- Sascha Eisentraeger, University of New South Wales Sydney
- Hauke Gravenkamp
- Ean Tat Ooi
- Sundararajan Natarajan
- Carolin Birk
Numerical methods are indispensable tools in modern engineering, facilitating the planning and design process of resilient and economical structures. A special class among the wide variety of approaches available in Computational Mechanics are semi-analytical methods. Examples of typical semi-analytical techniques include: Scaled Boundary Finite Element Method (SBFEM), the Thin Layer Method (TLM), Semi-Analytical Finite Elements (SAFE), Wave Finite Elements (WFE), Trefftz Methods, etc. In general, a dimension reduction is achieved by employing an analytical expansion in one spatial direction of the problem. Consequently, such methods are very competitive compared with standard Finite Element Methods (FEM) for several different applications, including, but not limited to, fracture mechanics, dynamic soil-structure interaction, guided wave propagation, and exterior acoustics.

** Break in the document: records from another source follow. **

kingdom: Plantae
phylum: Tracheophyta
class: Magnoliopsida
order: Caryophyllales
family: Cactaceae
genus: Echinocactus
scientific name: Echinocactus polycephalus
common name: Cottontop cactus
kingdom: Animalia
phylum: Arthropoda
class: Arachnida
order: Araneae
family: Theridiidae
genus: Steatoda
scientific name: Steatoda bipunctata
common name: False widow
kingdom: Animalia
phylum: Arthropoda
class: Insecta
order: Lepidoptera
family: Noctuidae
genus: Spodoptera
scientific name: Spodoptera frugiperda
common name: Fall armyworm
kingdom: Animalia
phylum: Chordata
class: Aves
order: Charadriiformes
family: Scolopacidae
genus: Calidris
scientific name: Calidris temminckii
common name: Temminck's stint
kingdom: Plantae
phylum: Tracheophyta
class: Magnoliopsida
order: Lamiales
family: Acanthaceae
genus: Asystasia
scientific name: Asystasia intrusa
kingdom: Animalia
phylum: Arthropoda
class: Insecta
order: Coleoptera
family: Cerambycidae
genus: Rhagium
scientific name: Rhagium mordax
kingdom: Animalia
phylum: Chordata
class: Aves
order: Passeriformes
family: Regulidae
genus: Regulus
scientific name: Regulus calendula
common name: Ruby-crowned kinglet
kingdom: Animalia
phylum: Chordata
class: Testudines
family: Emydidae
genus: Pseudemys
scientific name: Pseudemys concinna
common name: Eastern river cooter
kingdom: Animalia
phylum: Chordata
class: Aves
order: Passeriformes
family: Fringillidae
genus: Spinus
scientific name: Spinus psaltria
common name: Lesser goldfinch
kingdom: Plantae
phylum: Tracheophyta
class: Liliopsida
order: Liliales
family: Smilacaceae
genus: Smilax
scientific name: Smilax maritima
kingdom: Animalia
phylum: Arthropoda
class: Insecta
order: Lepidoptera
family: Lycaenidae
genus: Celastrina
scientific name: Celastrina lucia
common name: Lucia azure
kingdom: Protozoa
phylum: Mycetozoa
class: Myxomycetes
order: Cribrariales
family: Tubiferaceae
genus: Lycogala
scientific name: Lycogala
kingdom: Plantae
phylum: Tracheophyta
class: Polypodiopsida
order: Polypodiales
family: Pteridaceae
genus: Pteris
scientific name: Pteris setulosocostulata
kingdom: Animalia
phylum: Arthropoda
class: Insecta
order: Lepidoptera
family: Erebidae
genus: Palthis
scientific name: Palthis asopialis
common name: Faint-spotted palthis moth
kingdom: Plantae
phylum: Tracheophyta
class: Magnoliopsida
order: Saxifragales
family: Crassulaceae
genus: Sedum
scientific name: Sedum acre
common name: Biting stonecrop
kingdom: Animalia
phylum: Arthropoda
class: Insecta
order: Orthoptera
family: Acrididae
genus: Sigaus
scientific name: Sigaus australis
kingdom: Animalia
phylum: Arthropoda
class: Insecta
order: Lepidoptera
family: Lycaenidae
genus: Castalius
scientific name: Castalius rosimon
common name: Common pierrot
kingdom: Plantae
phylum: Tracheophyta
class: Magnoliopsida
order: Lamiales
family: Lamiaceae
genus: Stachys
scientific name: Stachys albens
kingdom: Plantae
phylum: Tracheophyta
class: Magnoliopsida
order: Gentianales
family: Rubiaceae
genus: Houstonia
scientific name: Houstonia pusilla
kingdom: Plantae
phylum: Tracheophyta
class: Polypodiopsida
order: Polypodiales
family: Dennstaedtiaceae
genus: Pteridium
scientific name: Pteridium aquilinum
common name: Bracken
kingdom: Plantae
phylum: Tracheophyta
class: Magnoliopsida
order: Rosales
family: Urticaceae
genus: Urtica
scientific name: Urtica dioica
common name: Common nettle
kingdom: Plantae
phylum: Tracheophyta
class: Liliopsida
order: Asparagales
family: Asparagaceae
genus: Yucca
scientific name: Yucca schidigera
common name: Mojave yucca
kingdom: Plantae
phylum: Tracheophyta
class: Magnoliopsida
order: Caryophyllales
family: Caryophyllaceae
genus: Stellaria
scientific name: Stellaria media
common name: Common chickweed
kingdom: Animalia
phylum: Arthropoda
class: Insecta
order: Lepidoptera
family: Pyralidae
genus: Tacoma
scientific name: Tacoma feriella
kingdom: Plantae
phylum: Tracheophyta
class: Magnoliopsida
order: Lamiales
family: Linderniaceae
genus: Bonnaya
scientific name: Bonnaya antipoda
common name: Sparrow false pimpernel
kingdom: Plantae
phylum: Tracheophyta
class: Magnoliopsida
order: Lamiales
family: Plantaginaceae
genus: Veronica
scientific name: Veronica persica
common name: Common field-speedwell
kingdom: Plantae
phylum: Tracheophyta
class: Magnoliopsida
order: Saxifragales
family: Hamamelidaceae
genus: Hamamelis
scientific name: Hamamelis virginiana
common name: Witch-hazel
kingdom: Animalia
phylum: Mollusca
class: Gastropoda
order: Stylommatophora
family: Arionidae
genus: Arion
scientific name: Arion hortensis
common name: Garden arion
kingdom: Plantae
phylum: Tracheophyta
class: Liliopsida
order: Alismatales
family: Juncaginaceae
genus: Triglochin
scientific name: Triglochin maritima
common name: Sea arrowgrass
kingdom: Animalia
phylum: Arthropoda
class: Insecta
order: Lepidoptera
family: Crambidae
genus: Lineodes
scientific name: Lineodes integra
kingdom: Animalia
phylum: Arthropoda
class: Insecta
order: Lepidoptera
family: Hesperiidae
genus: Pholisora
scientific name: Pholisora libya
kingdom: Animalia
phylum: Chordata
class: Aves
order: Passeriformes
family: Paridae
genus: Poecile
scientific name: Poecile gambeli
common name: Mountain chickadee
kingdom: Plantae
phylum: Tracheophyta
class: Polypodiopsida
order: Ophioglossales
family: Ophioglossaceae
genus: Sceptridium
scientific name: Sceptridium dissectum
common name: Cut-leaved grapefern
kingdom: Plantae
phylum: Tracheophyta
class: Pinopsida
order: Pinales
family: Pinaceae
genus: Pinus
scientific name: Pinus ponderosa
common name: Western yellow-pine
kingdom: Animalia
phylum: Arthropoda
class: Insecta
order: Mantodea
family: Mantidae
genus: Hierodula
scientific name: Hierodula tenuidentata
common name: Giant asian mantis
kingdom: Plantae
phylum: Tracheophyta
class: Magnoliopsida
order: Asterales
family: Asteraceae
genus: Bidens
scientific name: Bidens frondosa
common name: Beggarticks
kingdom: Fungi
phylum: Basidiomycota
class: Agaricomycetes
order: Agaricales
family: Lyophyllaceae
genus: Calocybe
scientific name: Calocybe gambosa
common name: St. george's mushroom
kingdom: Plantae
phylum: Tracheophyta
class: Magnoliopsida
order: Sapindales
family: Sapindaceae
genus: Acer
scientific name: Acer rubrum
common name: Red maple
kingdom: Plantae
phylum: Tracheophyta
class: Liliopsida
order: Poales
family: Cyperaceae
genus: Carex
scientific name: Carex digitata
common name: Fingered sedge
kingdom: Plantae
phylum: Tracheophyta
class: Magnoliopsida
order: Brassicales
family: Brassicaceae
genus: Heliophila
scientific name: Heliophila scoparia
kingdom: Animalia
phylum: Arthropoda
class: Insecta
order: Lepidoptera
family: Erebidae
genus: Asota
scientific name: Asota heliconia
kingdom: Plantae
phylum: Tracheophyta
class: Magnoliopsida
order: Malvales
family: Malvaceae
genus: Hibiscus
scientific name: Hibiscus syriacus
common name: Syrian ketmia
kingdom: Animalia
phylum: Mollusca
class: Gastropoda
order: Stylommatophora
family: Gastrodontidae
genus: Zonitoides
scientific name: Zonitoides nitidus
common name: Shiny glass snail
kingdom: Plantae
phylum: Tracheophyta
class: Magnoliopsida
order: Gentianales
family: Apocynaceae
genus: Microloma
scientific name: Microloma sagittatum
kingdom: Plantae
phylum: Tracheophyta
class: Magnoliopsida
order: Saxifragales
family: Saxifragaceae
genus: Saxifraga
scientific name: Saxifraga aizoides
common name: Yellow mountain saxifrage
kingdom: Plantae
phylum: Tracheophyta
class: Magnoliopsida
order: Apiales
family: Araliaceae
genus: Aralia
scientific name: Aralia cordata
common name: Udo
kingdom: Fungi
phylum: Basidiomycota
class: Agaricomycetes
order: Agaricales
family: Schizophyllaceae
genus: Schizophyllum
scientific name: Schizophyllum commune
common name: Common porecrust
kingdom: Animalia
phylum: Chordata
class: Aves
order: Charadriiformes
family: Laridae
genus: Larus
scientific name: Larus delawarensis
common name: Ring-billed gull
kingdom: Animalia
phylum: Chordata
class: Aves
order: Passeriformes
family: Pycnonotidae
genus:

Although being initially developed for niche applications, e.g., the solution of soil-structure interaction problems in unbounded domains, the SBFEM has matured into a general computational tool for solving boundary value problems for different physical phenomena, highlighting the versatility of semi-analytical approaches. A salient feature of SBFEM compared to the standard FEM is its ability to construct polytope elements of an arbitrary number of faces and edges, which reduces human intervention and computing resources during pre-processing. This possibility makes the SBFEM especially attractive for problems requiring adaptive/local mesh-refinement strategies.
The salient features of semi-analytical methods have also motivated the development of coupled approaches with FEM, Mesh-free and Boundary Element Methods, or Isogeometric Analysis (IGA), to name just a few. These hybrid approaches inherit the advantages of both methodologies and exhibit beneficial features of their own.
This mini-symposium aims to provide a forum to facilitate knowledge exchange and transfer among researchers and engineers on new developments and novel applications of semi-analytical methods. We invite contributions on recent research into the theory, development, and application of these methods.